There is no Grok tool
The integration deliberately ships without a Grok tool. Grok blocked anonymous access upstream, so cloro’s Grok endpoint is temporarily unavailable. Rather than expose a tool that would always fail, the plugin omits it. It will return when the provider is reachable again.
Get started with the OpenClaw integration
The cloro OpenClaw integration turns AI search monitoring into a message you send your agent. Grab the plugin from cloro-dev/openclaw-plugin, read the integration guide, and point your agent at the AI search results you care about. If you are still deciding what to track, the AI brand visibility measurement framework is a good place to start.
Frequently asked questions
What does the cloro plugin for OpenClaw do?+
It adds seven tools to your OpenClaw agent that submit prompts to the real ChatGPT, Perplexity, Gemini, Copilot, and Google AI Mode interfaces — plus Google Search and Google News — through the cloro API, and return the parsed answers with cited sources.
Do I need an OpenClaw plugin, or can I call the cloro API directly?+
The plugin is a thin client over the same HTTP API, so both work. The plugin is more convenient inside OpenClaw: each endpoint becomes a typed tool, and your API key and defaults live in one config block instead of hand-written curl calls.
How much does each tool call cost?+
Tool calls consume cloro credits at the standard per-provider rates — 3 to 5 base credits plus a +2 synchronous surcharge, with optional add-ons like AI Overview extraction or US state targeting. New accounts get free credits to start.
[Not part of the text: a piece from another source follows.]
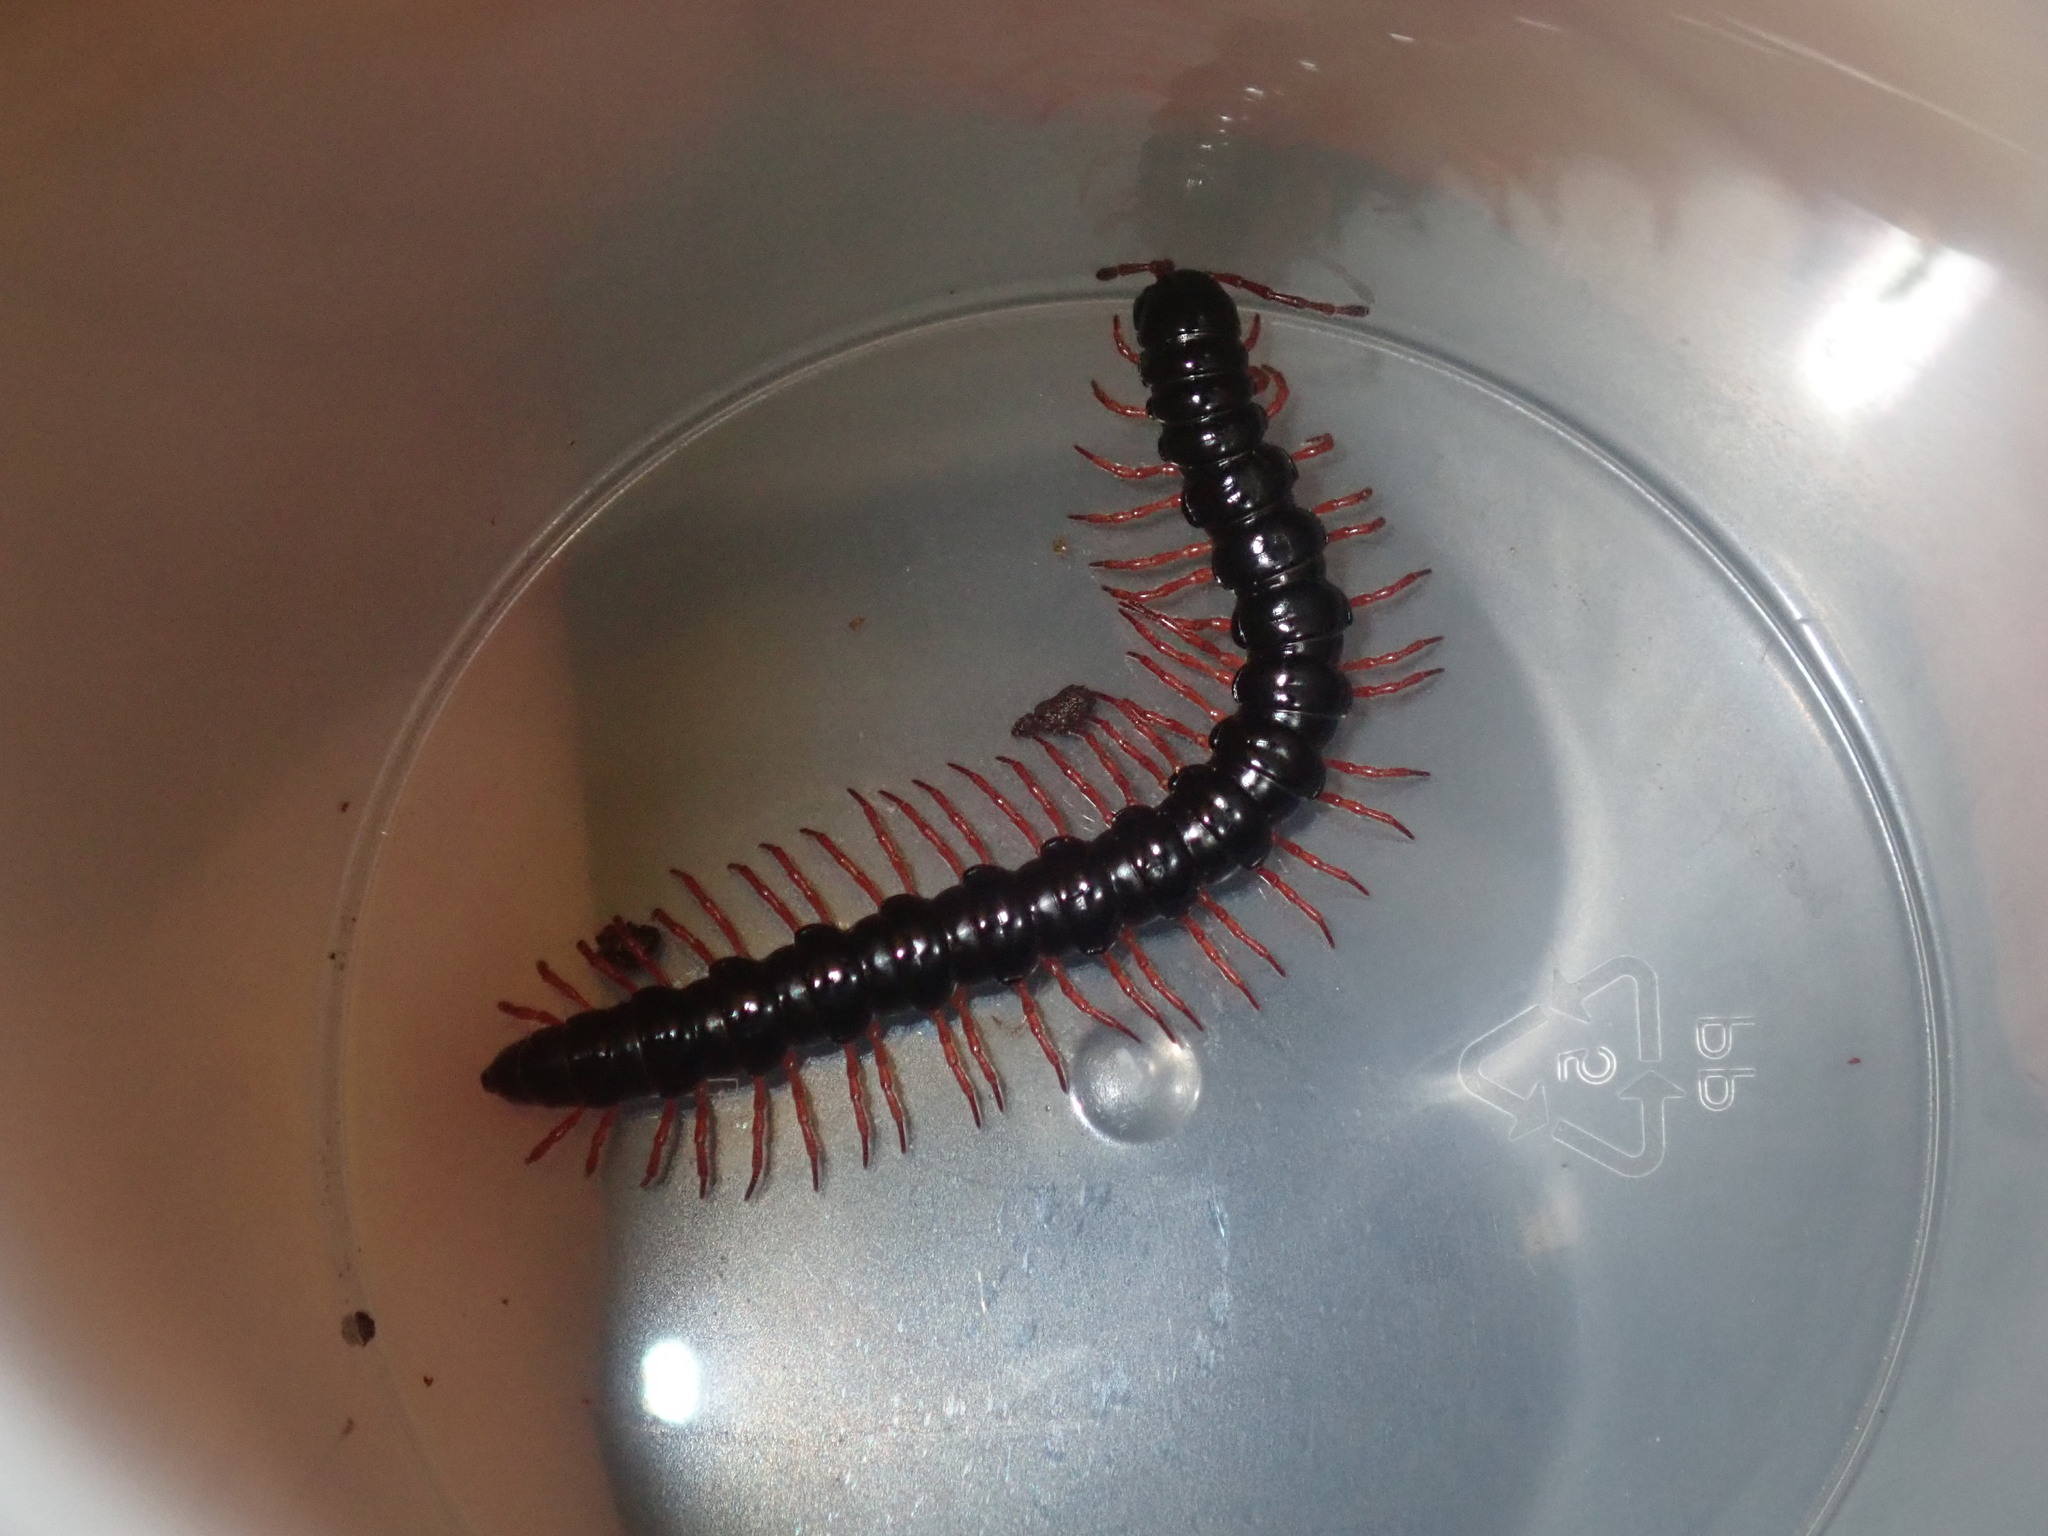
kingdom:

Why is there no Grok tool?+
Grok has blocked anonymous access upstream, so the cloro Grok endpoint is temporarily unavailable. The plugin deliberately doesn't expose a tool that would always fail; it will be added back when the provider is available again.
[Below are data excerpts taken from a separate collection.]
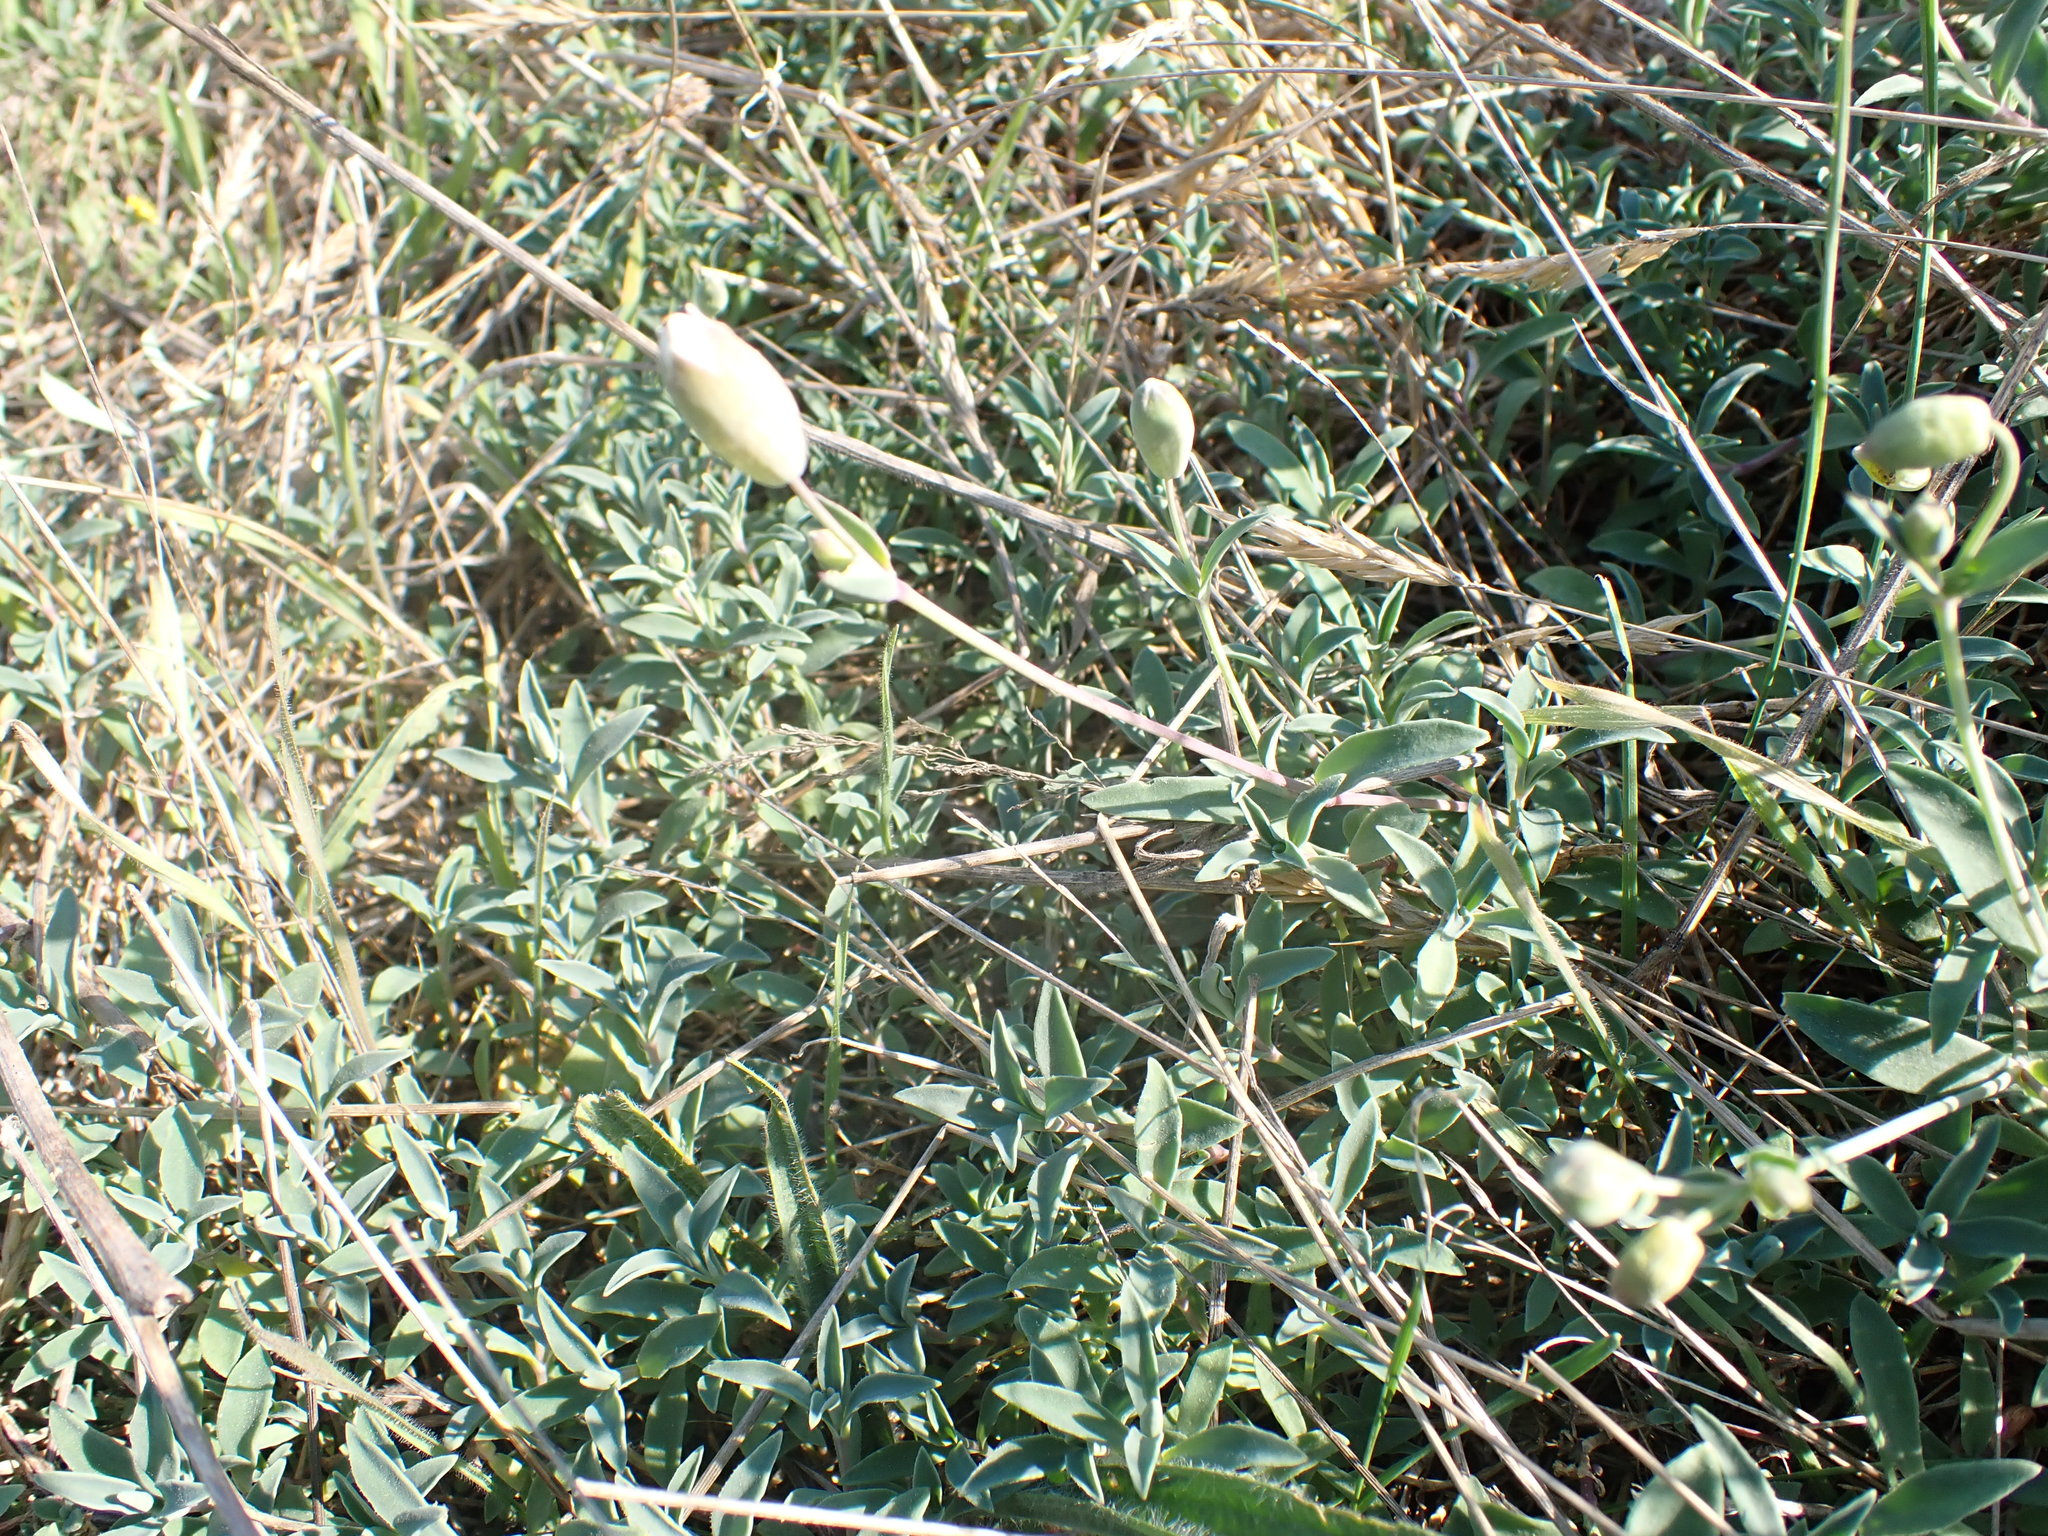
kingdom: Plantae
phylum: Tracheophyta
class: Magnoliopsida
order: Caryophyllales
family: Caryophyllaceae
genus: Silene
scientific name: Silene uniflora
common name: Sea campion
Does cloro work as an OpenClaw MCP server?+
Yes. If you'd rather not install the plugin, OpenClaw's MCP support connects your agent to cloro's hosted MCP server with one command (`openclaw mcp add cloro --url https://cloro.dev/docs/mcp --transport streamable-http`), giving the agent access to cloro's documentation and API surface. For the seven typed monitoring tools with a managed API key and sensible defaults, the plugin is the better fit; the MCP route is the fastest way to point any MCP-capable agent at cloro.